— What the exercise asks —
Print every entry again exactly, with no pictures.

Web page revision data:
□ □ □ □ □ □ □

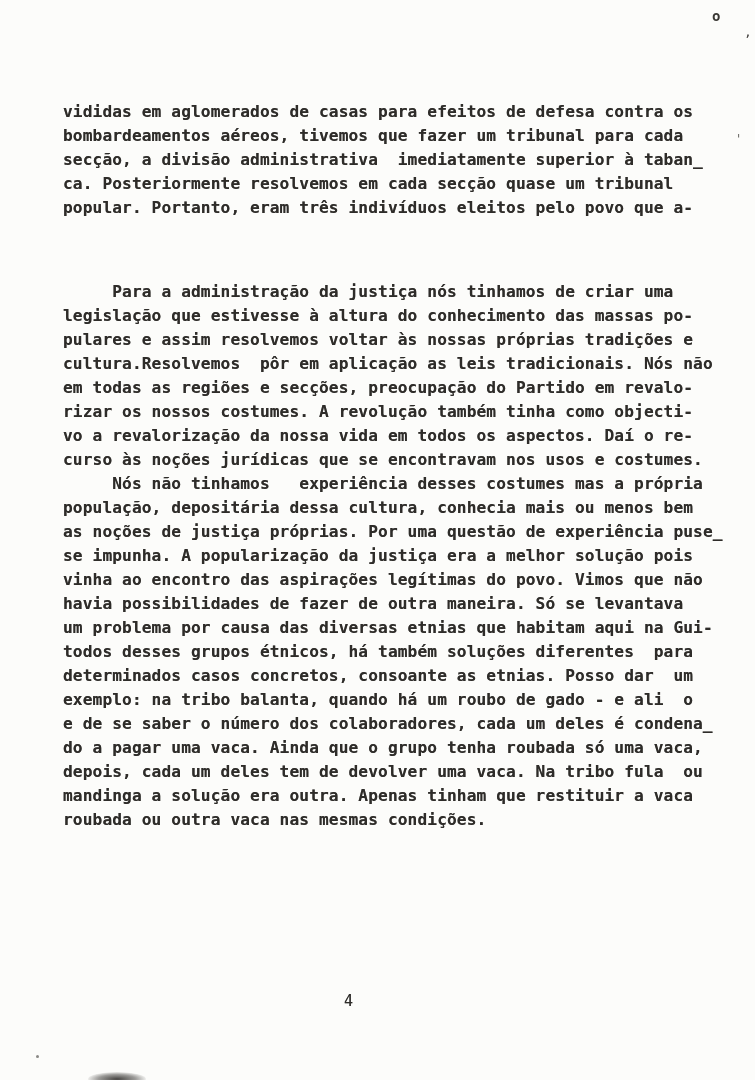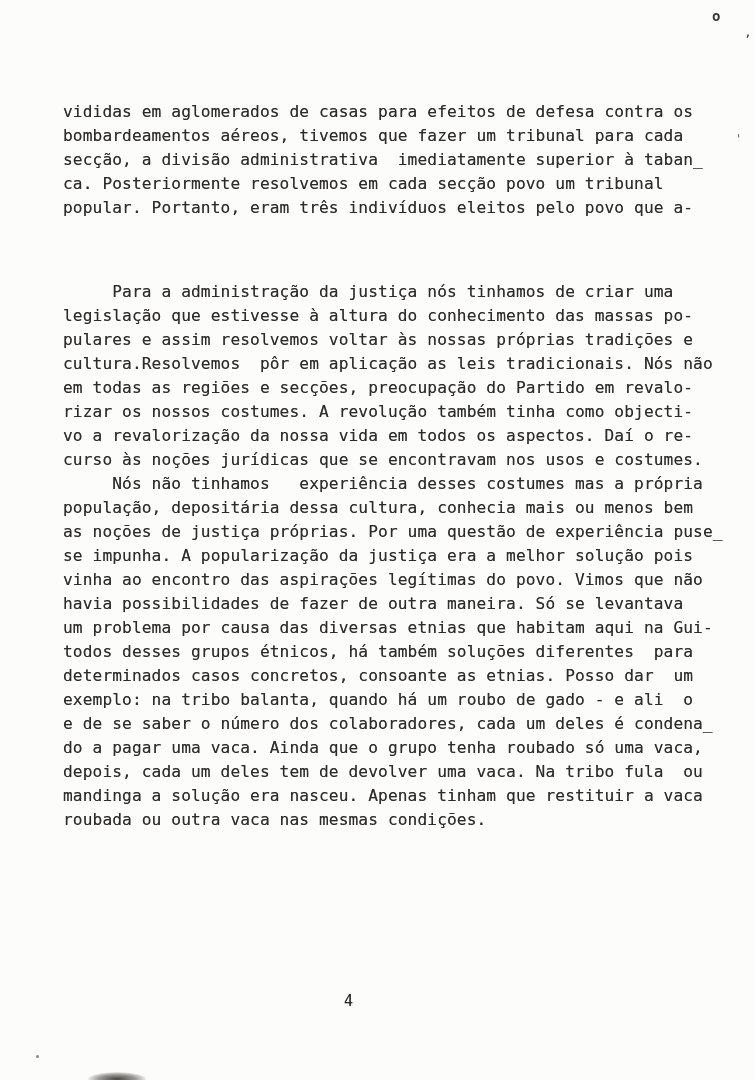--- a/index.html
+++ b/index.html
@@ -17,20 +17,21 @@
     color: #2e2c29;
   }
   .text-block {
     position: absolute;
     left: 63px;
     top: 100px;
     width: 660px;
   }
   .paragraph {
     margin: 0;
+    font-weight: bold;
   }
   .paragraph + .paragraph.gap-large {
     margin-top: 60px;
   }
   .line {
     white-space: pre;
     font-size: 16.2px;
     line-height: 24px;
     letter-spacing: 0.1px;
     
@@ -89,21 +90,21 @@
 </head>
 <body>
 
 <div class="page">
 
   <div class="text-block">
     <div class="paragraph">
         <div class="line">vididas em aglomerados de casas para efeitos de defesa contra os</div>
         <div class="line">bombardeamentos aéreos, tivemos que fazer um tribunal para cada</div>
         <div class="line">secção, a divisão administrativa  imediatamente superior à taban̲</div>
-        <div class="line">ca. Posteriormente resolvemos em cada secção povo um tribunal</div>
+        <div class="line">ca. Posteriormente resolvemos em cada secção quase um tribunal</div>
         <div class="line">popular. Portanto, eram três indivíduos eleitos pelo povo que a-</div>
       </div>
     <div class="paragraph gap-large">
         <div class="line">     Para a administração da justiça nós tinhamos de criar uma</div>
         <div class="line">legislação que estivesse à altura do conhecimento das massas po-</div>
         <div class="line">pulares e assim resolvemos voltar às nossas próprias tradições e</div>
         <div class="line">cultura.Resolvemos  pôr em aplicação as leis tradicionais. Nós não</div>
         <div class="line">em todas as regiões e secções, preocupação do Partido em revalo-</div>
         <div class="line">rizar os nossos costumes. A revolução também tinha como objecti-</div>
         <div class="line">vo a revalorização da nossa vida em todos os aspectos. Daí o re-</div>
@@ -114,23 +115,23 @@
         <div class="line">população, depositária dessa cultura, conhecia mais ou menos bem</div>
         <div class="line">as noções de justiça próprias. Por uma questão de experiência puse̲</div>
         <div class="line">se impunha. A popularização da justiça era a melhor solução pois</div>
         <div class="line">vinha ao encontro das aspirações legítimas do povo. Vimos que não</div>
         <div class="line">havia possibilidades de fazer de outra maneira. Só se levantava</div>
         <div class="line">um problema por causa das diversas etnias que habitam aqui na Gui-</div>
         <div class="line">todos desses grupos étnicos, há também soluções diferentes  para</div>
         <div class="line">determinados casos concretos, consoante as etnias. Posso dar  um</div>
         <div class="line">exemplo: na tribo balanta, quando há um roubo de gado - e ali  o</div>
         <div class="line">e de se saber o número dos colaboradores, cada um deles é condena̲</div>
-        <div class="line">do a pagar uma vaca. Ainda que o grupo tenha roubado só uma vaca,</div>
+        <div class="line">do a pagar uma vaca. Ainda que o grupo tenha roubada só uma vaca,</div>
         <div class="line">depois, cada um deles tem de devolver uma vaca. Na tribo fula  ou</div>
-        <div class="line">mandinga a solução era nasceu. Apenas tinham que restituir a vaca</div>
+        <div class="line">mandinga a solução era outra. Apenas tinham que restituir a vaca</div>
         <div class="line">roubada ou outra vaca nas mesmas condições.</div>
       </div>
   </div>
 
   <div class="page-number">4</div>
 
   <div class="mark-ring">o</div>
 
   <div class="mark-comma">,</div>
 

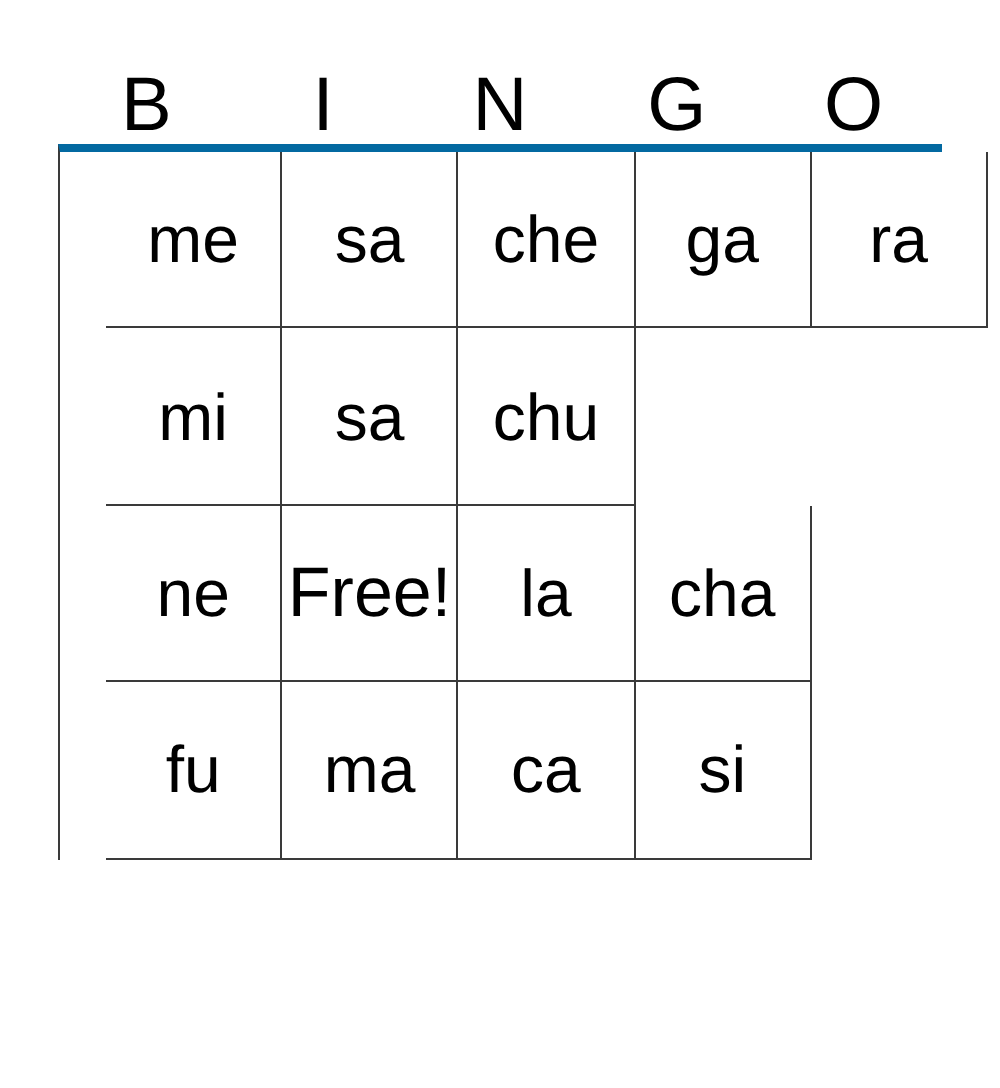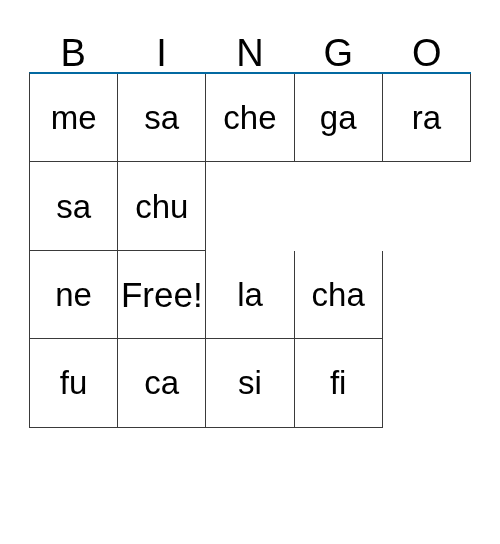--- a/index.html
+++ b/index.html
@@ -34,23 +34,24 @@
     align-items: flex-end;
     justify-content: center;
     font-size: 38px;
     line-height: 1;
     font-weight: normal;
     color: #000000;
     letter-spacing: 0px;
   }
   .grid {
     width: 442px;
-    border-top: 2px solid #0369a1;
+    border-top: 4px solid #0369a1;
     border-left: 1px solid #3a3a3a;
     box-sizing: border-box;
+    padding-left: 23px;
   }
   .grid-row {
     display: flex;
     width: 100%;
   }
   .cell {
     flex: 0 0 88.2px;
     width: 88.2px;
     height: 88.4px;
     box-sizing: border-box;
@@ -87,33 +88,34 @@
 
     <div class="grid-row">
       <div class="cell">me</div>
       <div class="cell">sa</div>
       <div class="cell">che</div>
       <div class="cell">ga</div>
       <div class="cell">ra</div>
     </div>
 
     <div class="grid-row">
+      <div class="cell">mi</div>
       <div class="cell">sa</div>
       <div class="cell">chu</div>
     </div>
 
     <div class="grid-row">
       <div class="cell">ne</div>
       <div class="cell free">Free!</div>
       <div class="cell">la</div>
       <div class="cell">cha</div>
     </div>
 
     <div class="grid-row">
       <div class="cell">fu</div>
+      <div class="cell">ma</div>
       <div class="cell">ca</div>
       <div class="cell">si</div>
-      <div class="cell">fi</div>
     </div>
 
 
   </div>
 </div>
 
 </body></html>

□ □ □ □ □ □ □

— Output for this task —
--- a/index.html
+++ b/index.html
@@ -17,20 +17,21 @@
     color: #2e2c29;
   }
   .text-block {
     position: absolute;
     left: 63px;
     top: 100px;
     width: 660px;
   }
   .paragraph {
     margin: 0;
+    font-weight: bold;
   }
   .paragraph + .paragraph.gap-large {
     margin-top: 60px;
   }
   .line {
     white-space: pre;
     font-size: 16.2px;
     line-height: 24px;
     letter-spacing: 0.1px;
     
@@ -89,21 +90,21 @@
 </head>
 <body>
 
 <div class="page">
 
   <div class="text-block">
     <div class="paragraph">
         <div class="line">vididas em aglomerados de casas para efeitos de defesa contra os</div>
         <div class="line">bombardeamentos aéreos, tivemos que fazer um tribunal para cada</div>
         <div class="line">secção, a divisão administrativa  imediatamente superior à taban̲</div>
-        <div class="line">ca. Posteriormente resolvemos em cada secção povo um tribunal</div>
+        <div class="line">ca. Posteriormente resolvemos em cada secção quase um tribunal</div>
         <div class="line">popular. Portanto, eram três indivíduos eleitos pelo povo que a-</div>
       </div>
     <div class="paragraph gap-large">
         <div class="line">     Para a administração da justiça nós tinhamos de criar uma</div>
         <div class="line">legislação que estivesse à altura do conhecimento das massas po-</div>
         <div class="line">pulares e assim resolvemos voltar às nossas próprias tradições e</div>
         <div class="line">cultura.Resolvemos  pôr em aplicação as leis tradicionais. Nós não</div>
         <div class="line">em todas as regiões e secções, preocupação do Partido em revalo-</div>
         <div class="line">rizar os nossos costumes. A revolução também tinha como objecti-</div>
         <div class="line">vo a revalorização da nossa vida em todos os aspectos. Daí o re-</div>
@@ -114,23 +115,23 @@
         <div class="line">população, depositária dessa cultura, conhecia mais ou menos bem</div>
         <div class="line">as noções de justiça próprias. Por uma questão de experiência puse̲</div>
         <div class="line">se impunha. A popularização da justiça era a melhor solução pois</div>
         <div class="line">vinha ao encontro das aspirações legítimas do povo. Vimos que não</div>
         <div class="line">havia possibilidades de fazer de outra maneira. Só se levantava</div>
         <div class="line">um problema por causa das diversas etnias que habitam aqui na Gui-</div>
         <div class="line">todos desses grupos étnicos, há também soluções diferentes  para</div>
         <div class="line">determinados casos concretos, consoante as etnias. Posso dar  um</div>
         <div class="line">exemplo: na tribo balanta, quando há um roubo de gado - e ali  o</div>
         <div class="line">e de se saber o número dos colaboradores, cada um deles é condena̲</div>
-        <div class="line">do a pagar uma vaca. Ainda que o grupo tenha roubado só uma vaca,</div>
+        <div class="line">do a pagar uma vaca. Ainda que o grupo tenha roubada só uma vaca,</div>
         <div class="line">depois, cada um deles tem de devolver uma vaca. Na tribo fula  ou</div>
-        <div class="line">mandinga a solução era nasceu. Apenas tinham que restituir a vaca</div>
+        <div class="line">mandinga a solução era outra. Apenas tinham que restituir a vaca</div>
         <div class="line">roubada ou outra vaca nas mesmas condições.</div>
       </div>
   </div>
 
   <div class="page-number">4</div>
 
   <div class="mark-ring">o</div>
 
   <div class="mark-comma">,</div>
 

--- a/index.html
+++ b/index.html
@@ -34,23 +34,24 @@
     align-items: flex-end;
     justify-content: center;
     font-size: 38px;
     line-height: 1;
     font-weight: normal;
     color: #000000;
     letter-spacing: 0px;
   }
   .grid {
     width: 442px;
-    border-top: 2px solid #0369a1;
+    border-top: 4px solid #0369a1;
     border-left: 1px solid #3a3a3a;
     box-sizing: border-box;
+    padding-left: 23px;
   }
   .grid-row {
     display: flex;
     width: 100%;
   }
   .cell {
     flex: 0 0 88.2px;
     width: 88.2px;
     height: 88.4px;
     box-sizing: border-box;
@@ -87,33 +88,34 @@
 
     <div class="grid-row">
       <div class="cell">me</div>
       <div class="cell">sa</div>
       <div class="cell">che</div>
       <div class="cell">ga</div>
       <div class="cell">ra</div>
     </div>
 
     <div class="grid-row">
+      <div class="cell">mi</div>
       <div class="cell">sa</div>
       <div class="cell">chu</div>
     </div>
 
     <div class="grid-row">
       <div class="cell">ne</div>
       <div class="cell free">Free!</div>
       <div class="cell">la</div>
       <div class="cell">cha</div>
     </div>
 
     <div class="grid-row">
       <div class="cell">fu</div>
+      <div class="cell">ma</div>
       <div class="cell">ca</div>
       <div class="cell">si</div>
-      <div class="cell">fi</div>
     </div>
 
 
   </div>
 </div>
 
 </body></html>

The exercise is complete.